Sanksi ekonomi diberlakukan kepada Iran dengan menyasar sektor perbankan yang meliputi pembelian atau akuisisi uang kertas AS oleh pemerintah Iran. Selain itu, sanksi termasuk perdagangan emas dan logam mulia Iran, grafit, aluminium, baja, batu bara dan perangkat lunak yang digunakan dalam proses industri.
Sanksi juga memberikan dampak terhadap transaksi terkait mata uang rian Iran, kegiatan yang berkaitan dengan penerbitan utang luar negeri hingga sektor otomotif Teheran. AS telah berencana menerapkan sanksi gelombang kedua pada 4 November. Sanksi tambahan itu akan menargetkan sektor energi, terutama ekspor minyak Iran.

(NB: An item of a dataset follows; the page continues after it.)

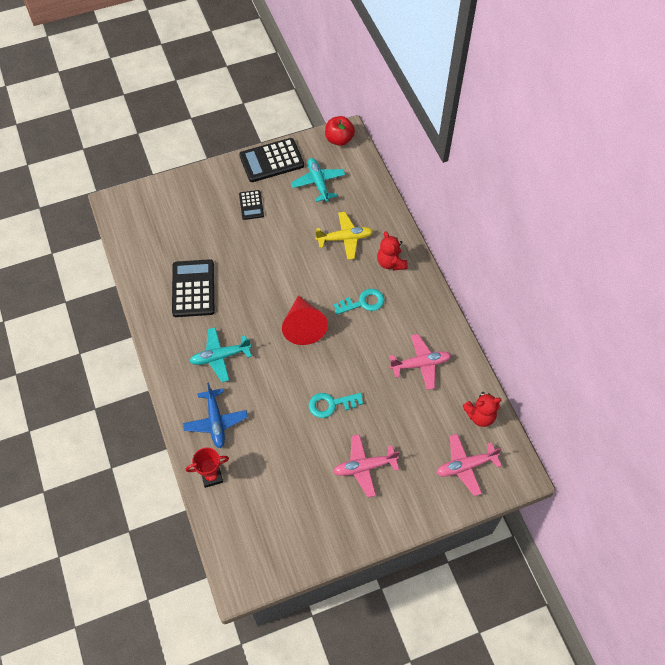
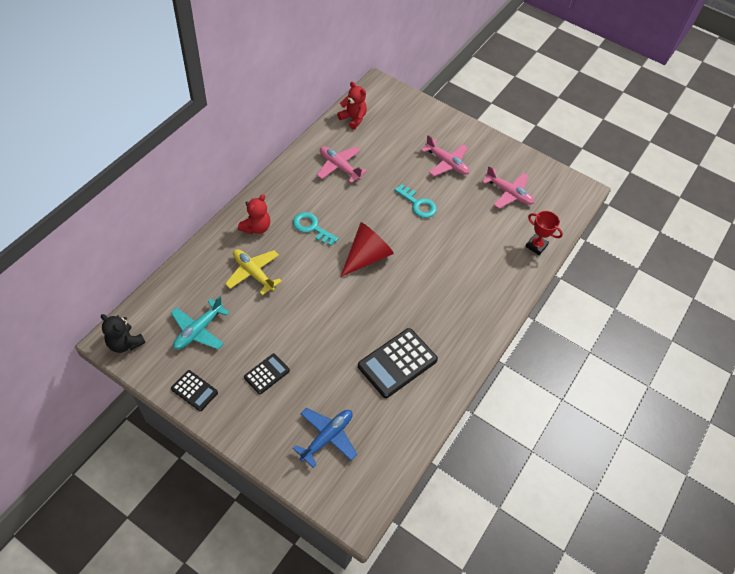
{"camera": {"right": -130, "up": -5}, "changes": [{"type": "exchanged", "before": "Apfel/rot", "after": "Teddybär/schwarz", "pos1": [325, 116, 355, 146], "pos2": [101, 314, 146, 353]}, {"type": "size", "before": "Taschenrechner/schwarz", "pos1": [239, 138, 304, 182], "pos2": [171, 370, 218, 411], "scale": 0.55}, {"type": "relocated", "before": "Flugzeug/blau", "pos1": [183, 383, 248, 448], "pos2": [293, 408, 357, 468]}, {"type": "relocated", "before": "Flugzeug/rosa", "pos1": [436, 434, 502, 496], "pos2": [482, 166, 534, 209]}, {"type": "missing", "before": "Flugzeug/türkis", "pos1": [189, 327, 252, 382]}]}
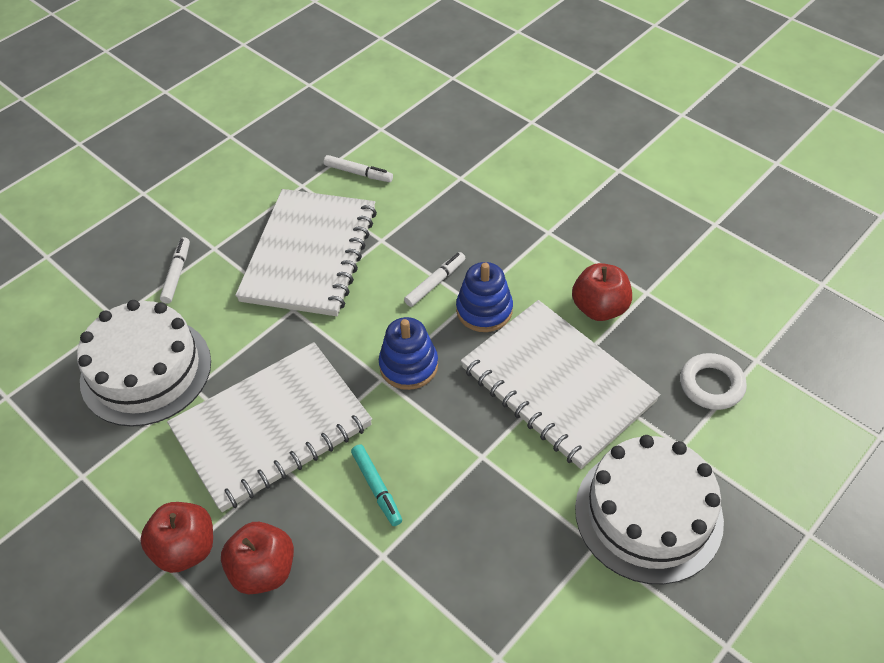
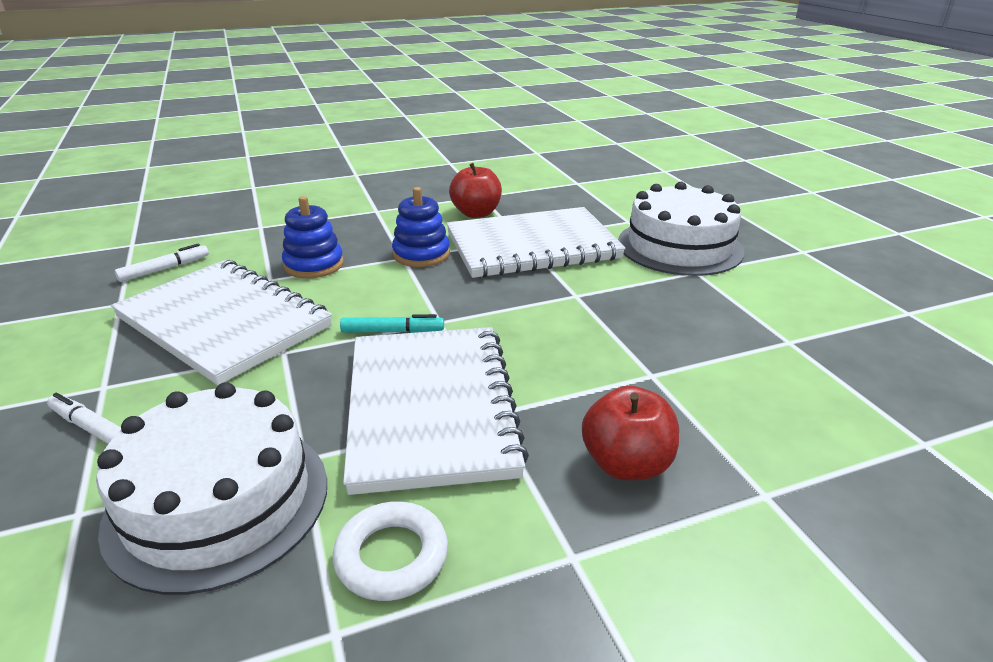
{"camera": {"right": -65, "up": -20}, "changes": [{"type": "relocated", "before": "Stapelspielzeug/blau", "pos1": [379, 317, 438, 390], "pos2": [282, 196, 344, 278]}, {"type": "relocated", "before": "Ring/weiß", "pos1": [680, 353, 747, 410], "pos2": [333, 501, 448, 601]}, {"type": "relocated", "before": "Filzstift/türkis", "pos1": [351, 444, 402, 526], "pos2": [340, 314, 444, 333]}, {"type": "missing", "before": "Apfel/rot", "pos1": [140, 502, 213, 573]}, {"type": "missing", "before": "Filzstift/weiß", "pos1": [404, 252, 465, 307]}]}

Saat ini, AS dilaporkan masih bernegosiasi dengan berbagai negara di seluruh dunia. Mereka berupaya melobi negara-negara itu untuk menekan pembelian minyak mentah dari Iran. Sebab, pemerintahan Trump bermaksud memangkas ekspor minyak Iran hingga ke nol pada 4 November, yakni ketika mulai menerapkan sanksinya.
Sebagian besar analis menilai target itu akan sangat sulit dicapai. Kendati demikian, AS tetap berupaya, termasuk memperingatkan para sekutunya untuk mulai memangkas impor minyak dari Iran. Bila tidak, AS tak segan menjatuhkan sanksi kepadap mereka.
Namun, AS dilaporkan gagal melobi dan membujuk Cina untuk memangkas impor minyaknya dari Iran. Dua pejabat AS yang akrab dengan negosiasi antara Cina dan AS mengatakan, walaupun Beijing tak bersedia memangkas pasokan impornya, tapi mereka setuju untuk tidak meningkatkan pembelian minyak mentahnya dari Iran. Hal itu sedikit menenangkan AS. Sebab, Cina sempat dikhawatirkan akan melemahkan upaya Washington mengisolasi Iran.
Cina merupakan negara pembeli minyak mentah terbesar di dunia. Negeri Tirai Bambu juga merupakan pelanggan utama Iran. Menurut data pelacakan kapal yang dihimpun Bloomberg, Cina menyumbang 35 persen ekspor minyak Iran bulan lalu.
Keputusan AS menjatuhkan sanksi-sanksi itu berkaitan dengan keengganan Iran merevisi kesepakatan nuklir yang tercapai pada Oktober 2015, yang dikenal dengan istilah Joint Comprehensive Plan of Action (JCPOA).
Trump berulang kali menyatakan ketidakpuasannya terhadap JCPOA. Ia menilai JCPOA adalah kesepakatan yang cacat. Sebab, dalam JCPOA tak diatur tentang program rudal balistik Iran, kegiatan nuklirnya selepas 2025, dan perannya dalam konflik Yaman serta Suriah. Akhirnya pada Mei lalu, Trump menarik AS dari kesepakatan tersebut.